Exercise
Skip all pictures; return exactly the lines from the one containing "empêchera toute ré" through the end of the data.
##### The records
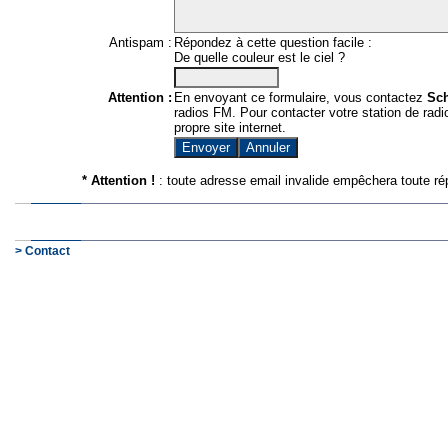
Antispam :
Répondez à cette question facile :
De quelle couleur est le ciel ?
Attention :
En envoyant ce formulaire, vous contactez
Sc
radios FM. Pour contacter votre station de radio
propre site internet.
* Attention !
: toute adresse email invalide empêchera toute ré
> Contact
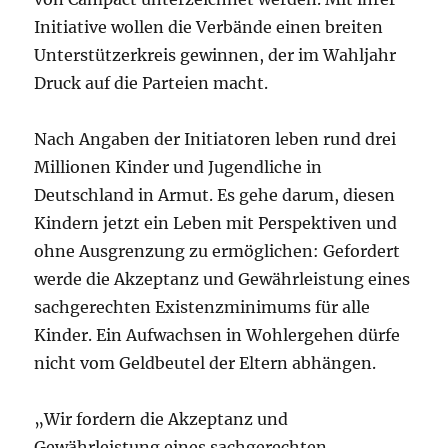
Initiative wollen die Verbände einen breiten
Unterstützerkreis gewinnen, der im Wahljahr
Druck auf die Parteien macht.
Nach Angaben der Initiatoren leben rund drei
Millionen Kinder und Jugendliche in
Deutschland in Armut. Es gehe darum, diesen
Kindern jetzt ein Leben mit Perspektiven und
ohne Ausgrenzung zu ermöglichen: Gefordert
werde die Akzeptanz und Gewährleistung eines
sachgerechten Existenzminimums für alle
Kinder. Ein Aufwachsen in Wohlergehen dürfe
nicht vom Geldbeutel der Eltern abhängen.
„Wir fordern die Akzeptanz und
Gewährleistung eines sachgerechten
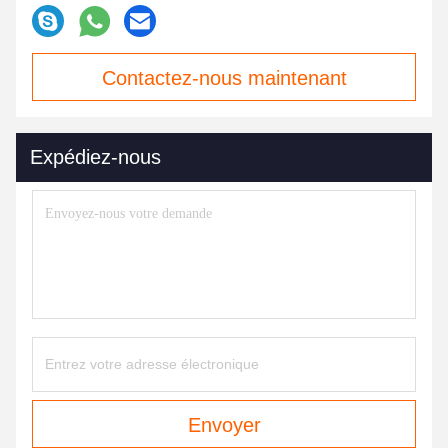
Contactez-nous maintenant
Expédiez-nous
Envoyer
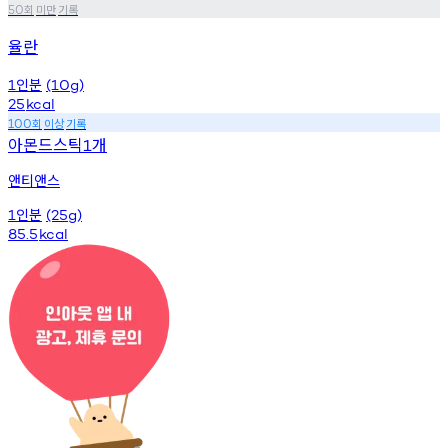
회
미만
기록
50
율란
인분
1
(10g)
25
kcal
회
이상
기록
100
아몬드스틱
개
1
앤티앤스
인분
1
(25g)
85.5
kcal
##########
Result of the task
: toute adresse email invalide empêchera toute ré
> Contact
Initiative wollen die Verbände einen breiten
Unterstützerkreis gewinnen, der im Wahljahr
Druck auf die Parteien macht.
Nach Angaben der Initiatoren leben rund drei
Millionen Kinder und Jugendliche in
Deutschland in Armut. Es gehe darum, diesen
Kindern jetzt ein Leben mit Perspektiven und
ohne Ausgrenzung zu ermöglichen: Gefordert
werde die Akzeptanz und Gewährleistung eines
sachgerechten Existenzminimums für alle
Kinder. Ein Aufwachsen in Wohlergehen dürfe
nicht vom Geldbeutel der Eltern abhängen.
„Wir fordern die Akzeptanz und
Gewährleistung eines sachgerechten
Contactez-nous maintenant
Expédiez-nous
Envoyer
회
미만
기록
50
율란
인분
1
(10g)
25
kcal
회
이상
기록
100
아몬드스틱
개
1
앤티앤스
인분
1
(25g)
85.5
kcal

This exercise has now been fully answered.